Infine, per quanto riguarda la questione del contesto teologico, il problema delle proposte che assolutizzano il contesto regionale o temporale è che non sono abbastanza radicali nella loro valutazione contestuale. Infatti, il contesto regionale o temporale non è il contesto più profondo in cui si trova la persona. Il contesto ultimo in cui la persona è situata è il suo corpo, e Cristo ha assunto questo contesto e lo ha trasformato eucaristicamente, donandolo alla Chiesa come il suo contesto più originario. Il contesto eucaristico appare dunque come la chiave di lettura di tutti i contesti locali successivi. Da questo contesto è possibile superare l’opposizione, centrale nella politica del nostro tempo, tra una visione identitaria e una visione globalista della politica.
L’elenco potrebbe continuare, considerando il ruolo delle donne nella Chiesa, lo sviluppo dell’insegnamento cristiano, la missione del sacerdote, la partecipazione dei laici al governo del Popolo di Dio… Questo libro esamina le suddette questioni. Sono presentati come un’apertura al dialogo, che riconosce la necessità di un rinnovamento teologico, possibile solo se percepito in tutta la sua radicalità, che si tratti della sfida moderna o della forza rinnovatrice contenuta nella confessione di fede in Cristo, Signore della storia.

## Materiale fornito
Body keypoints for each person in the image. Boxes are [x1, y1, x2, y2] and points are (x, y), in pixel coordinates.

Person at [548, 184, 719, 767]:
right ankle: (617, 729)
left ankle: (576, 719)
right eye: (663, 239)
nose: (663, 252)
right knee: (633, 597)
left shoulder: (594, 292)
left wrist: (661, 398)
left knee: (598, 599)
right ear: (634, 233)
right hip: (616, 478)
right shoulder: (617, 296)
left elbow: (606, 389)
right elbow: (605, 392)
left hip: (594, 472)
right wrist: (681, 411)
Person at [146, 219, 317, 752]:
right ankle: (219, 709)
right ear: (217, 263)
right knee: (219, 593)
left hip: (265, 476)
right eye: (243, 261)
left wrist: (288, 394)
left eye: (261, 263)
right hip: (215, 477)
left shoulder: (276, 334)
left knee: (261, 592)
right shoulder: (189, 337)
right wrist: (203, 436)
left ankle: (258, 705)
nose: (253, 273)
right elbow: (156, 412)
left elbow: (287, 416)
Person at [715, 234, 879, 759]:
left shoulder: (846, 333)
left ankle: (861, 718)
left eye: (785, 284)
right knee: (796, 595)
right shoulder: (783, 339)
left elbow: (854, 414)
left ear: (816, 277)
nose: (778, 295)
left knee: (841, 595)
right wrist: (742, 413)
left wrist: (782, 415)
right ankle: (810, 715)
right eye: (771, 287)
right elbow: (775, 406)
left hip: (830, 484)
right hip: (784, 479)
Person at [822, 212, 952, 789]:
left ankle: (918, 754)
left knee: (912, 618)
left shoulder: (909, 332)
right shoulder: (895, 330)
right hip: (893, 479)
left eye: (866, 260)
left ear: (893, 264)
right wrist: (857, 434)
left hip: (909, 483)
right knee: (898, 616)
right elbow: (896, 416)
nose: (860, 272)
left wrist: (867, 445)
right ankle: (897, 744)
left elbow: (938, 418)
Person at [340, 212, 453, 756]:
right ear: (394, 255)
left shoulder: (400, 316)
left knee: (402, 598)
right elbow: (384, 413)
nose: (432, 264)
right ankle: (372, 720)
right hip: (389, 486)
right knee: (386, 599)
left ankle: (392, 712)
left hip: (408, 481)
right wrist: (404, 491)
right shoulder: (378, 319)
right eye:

## Lavoro richiesto
**1)** Trascrivi il brano del testo dell'esercizio compreso tra "L’elenco potrebbe continuare, considerando" e "Signore della storia.", estremi inclusi.
**2)** Elenca, per favore, le questioni che il testo dell'esercizio nomina subito dopo le parole "L'elenco potrebbe continuare, considerando".
Le voci fornite non servono per questo esercizio.

## Soluzioni dei problemi
**1)**
L’elenco potrebbe continuare, considerando il ruolo delle donne nella Chiesa, lo sviluppo dell’insegnamento cristiano, la missione del sacerdote, la partecipazione dei laici al governo del Popolo di Dio… Questo libro esamina le suddette questioni. Sono presentati come un’apertura al dialogo, che riconosce la necessità di un rinnovamento teologico, possibile solo se percepito in tutta la sua radicalità, che si tratti della sfida moderna o della forza rinnovatrice contenuta nella confessione di fede in Cristo, Signore della storia.

**2)**
- il ruolo delle donne nella Chiesa
- lo sviluppo dell'insegnamento cristiano
- la missione del sacerdote
- la partecipazione dei laici al governo del Popolo di Dio